What you need to do: Return, unchanged, the lines from the one containing "You’re helping others" through the one containing "To learn more", including both.

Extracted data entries
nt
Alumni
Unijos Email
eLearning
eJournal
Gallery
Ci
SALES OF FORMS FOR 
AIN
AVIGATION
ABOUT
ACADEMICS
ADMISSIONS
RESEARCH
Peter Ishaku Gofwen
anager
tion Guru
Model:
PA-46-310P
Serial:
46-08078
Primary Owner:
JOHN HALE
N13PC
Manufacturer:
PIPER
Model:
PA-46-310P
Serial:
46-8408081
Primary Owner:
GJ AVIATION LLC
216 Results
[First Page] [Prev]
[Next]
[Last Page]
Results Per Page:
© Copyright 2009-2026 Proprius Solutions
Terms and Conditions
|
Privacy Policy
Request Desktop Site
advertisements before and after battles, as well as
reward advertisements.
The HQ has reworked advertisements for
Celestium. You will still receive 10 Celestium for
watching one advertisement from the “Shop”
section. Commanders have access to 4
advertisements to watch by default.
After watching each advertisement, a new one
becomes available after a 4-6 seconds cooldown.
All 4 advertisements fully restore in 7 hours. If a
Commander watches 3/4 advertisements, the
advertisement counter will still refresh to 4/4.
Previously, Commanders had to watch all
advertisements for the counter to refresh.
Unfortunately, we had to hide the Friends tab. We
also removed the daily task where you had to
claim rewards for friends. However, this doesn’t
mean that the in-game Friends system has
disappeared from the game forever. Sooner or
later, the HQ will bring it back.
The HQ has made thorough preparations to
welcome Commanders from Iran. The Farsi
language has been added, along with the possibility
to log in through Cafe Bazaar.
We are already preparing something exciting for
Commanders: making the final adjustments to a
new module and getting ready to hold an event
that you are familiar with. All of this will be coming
* * *
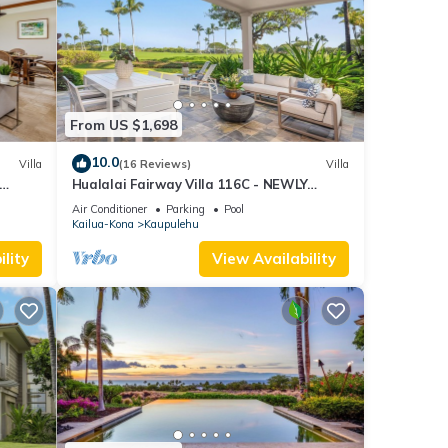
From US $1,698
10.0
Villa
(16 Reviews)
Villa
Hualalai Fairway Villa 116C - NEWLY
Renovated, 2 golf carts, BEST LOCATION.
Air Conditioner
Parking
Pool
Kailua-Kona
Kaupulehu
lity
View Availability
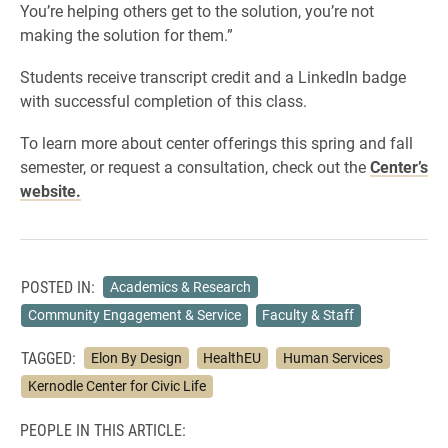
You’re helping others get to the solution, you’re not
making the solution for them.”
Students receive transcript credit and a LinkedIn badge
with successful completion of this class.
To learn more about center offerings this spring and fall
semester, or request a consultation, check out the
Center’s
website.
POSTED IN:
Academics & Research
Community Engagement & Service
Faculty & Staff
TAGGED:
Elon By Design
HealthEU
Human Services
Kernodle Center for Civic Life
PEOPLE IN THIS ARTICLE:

Answer to the problem:
You’re helping others get to the solution, you’re not
making the solution for them.”
Students receive transcript credit and a LinkedIn badge
with successful completion of this class.
To learn more about center offerings this spring and fall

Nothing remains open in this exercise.